Chinese Industrial Production, Retail Sales Lower Than Expected in August
The trade war continues to wreak havoc on China's economy with industrial production falling to its lowest levels since February 2002.

The trade war continues to wreak havoc on China’s economy with industrial production falling to its lowest levels since February 2002. China’s industrial production registered a 4.4% growth YoY in August, lower than the 4.8% in July and coming in lower than economists’ forecast for a 5.2% growth.
Investment in fixed assets have also fallen lower, rising at 5.5% in 2019 till August. Economists were expecting fixed-asset investments to grow at a rate of 5.6% during this period. In addition, domestic demand is also weakening within China, with retail sales declined to 7.5% in August vs. 7.6% in July and 7.9% expected by economists.

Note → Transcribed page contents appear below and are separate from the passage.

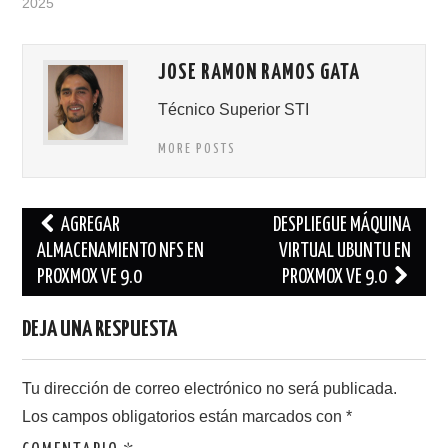
2025
JOSE RAMON RAMOS GATA
Técnico Superior STI
MORE POSTS
Navegación
AGREGAR
DESPLIEGUE MÁQUINA
de
ALMACENAMIENTO NFS EN
VIRTUAL UBUNTU EN
PROXMOX VE 9.0
PROXMOX VE 9.0
entradas
DEJA UNA RESPUESTA
Tu dirección de correo electrónico no será publicada.
Los campos obligatorios están marcados con
*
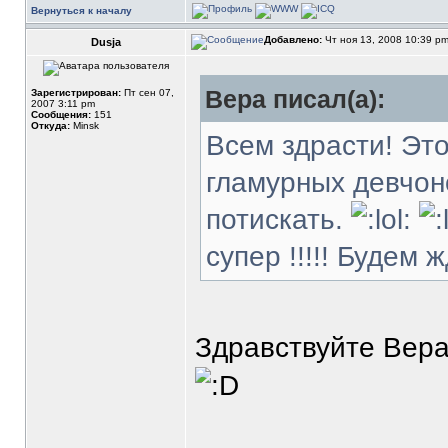
Вернуться к началу
Добавлено:
Чт ноя 13, 2008 10:39 p
Dusja
Вера писал(а):
Зарегистрирован:
Пт сен 07,
2007 3:11 pm
Сообщения:
151
Откуда:
Minsk
Всем здрасти! Эт
гламурных девчоно
потискать.
супер !!!!! Будем 
Здравствуйте Вера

Prior to this data being released by the National Bureau of Statistics, Chinese Vice Premier Liu He had remarked in an interview that the economy faced downward pressure and would find it difficult to maintain a 6% growth rate this year. The prolonged trade war between US and China have been causing significant weakness in Chinese manufacturing and trade for over a year now, and the situation is expected to continue this way until a trade deal is finalized between both sides.
On the release of this news, the Chinese yuan dipped slightly with USD/CNH trading at 7.062 at the time of writing.